• **Prompt**
Can you pick up the R walkthrough on the Soybean data from its final line and write what comes next?

• **Supplied text**
There are a few degenerate and that is due to the low frequencies. Most important once are mycelium and sclerotia. The Smoothed Density Scatterplot for the variables shows one color across the chart. The variables leaf.mild and int.discolor appear to show near-zero variance.

S1 <- Soybean[,2:36]
par(mfrow = c(3, 6))
for (i in 1:ncol(S1)) {
  smoothScatter(S1[ ,i], ylab = names(S1[i]))
}

b). Roughly 18% of the data are missing. Are there particular predictors that are more likely to be missing? Is the pattern of missing data related to the classes?

There is some clear chunks of variable and observation combinations that have quite a few missing values

library(Amelia)

## Warning: package 'Amelia' was built under R version 3.6.2

## Loading required package: Rcpp

## ## 
## ## Amelia II: Multiple Imputation
## ## (Version 1.7.6, built: 2019-11-24)

• **Excerpted records**
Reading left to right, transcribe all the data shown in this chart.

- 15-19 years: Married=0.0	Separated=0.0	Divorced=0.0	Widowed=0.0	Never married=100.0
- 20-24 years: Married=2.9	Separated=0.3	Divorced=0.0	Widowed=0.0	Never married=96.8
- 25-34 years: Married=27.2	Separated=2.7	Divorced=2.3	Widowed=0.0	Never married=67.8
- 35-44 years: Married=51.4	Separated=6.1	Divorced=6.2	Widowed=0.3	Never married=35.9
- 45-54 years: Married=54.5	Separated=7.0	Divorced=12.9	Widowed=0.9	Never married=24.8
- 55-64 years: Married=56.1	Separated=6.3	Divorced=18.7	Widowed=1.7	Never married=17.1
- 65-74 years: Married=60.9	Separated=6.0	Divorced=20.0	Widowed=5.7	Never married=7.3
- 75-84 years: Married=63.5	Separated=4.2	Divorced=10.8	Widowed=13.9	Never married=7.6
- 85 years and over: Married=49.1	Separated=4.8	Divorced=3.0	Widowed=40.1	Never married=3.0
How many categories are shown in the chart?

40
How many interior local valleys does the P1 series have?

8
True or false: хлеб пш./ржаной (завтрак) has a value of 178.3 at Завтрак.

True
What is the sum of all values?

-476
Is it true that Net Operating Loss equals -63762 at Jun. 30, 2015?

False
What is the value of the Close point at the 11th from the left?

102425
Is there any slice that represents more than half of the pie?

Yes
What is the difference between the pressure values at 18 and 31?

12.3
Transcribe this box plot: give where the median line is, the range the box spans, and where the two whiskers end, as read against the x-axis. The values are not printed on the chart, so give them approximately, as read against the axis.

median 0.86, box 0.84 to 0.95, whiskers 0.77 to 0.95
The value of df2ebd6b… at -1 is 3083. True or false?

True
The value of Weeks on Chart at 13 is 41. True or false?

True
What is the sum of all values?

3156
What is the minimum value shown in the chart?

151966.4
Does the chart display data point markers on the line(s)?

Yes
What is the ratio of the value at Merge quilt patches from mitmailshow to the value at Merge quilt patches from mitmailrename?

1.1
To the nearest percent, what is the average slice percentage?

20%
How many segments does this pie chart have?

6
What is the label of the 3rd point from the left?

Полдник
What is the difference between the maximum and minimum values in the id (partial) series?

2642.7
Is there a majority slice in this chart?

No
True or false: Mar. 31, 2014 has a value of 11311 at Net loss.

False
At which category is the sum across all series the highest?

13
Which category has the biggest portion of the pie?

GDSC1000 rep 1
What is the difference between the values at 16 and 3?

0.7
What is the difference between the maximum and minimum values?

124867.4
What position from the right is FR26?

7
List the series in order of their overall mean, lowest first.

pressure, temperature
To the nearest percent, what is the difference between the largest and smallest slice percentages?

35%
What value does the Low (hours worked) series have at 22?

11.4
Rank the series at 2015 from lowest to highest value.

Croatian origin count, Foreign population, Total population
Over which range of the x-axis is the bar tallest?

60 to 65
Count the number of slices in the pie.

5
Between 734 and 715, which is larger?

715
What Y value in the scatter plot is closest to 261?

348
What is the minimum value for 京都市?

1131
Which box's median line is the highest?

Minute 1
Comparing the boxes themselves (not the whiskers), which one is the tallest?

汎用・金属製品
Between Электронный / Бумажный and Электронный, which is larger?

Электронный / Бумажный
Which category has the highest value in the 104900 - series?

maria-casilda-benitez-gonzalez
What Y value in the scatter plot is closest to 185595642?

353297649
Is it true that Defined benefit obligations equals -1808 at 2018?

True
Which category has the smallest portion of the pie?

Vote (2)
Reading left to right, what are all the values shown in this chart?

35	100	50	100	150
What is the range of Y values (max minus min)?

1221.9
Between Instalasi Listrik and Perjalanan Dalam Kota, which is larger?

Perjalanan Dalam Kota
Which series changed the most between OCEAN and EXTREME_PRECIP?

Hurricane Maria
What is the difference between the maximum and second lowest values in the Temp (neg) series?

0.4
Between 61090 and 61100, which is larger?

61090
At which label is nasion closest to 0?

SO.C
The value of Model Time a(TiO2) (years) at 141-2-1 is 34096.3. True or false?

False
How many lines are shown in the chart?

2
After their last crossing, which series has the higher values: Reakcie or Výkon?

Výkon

• **Answer to the problem**
## ## Copyright (C) 2005-2020 James Honaker, Gary King and Matthew Blackwell
## ## Refer to http://gking.harvard.edu/amelia/ for more information
## ##

Soybean %>%
  arrange(Class) %>%
  missmap(main = "Missing vs Observed")

c). Develop a strategy for handling missing data, either by eliminating predictors or imputation

Relatively simple strategy and not always the best strategy but removing observations that have any missing values is one way to approach the problem

Soybean <- Soybean[complete.cases(Soybean ), ]

Soybean %>%
  arrange(Class) %>%
  missmap(main = "Missing vs Observed")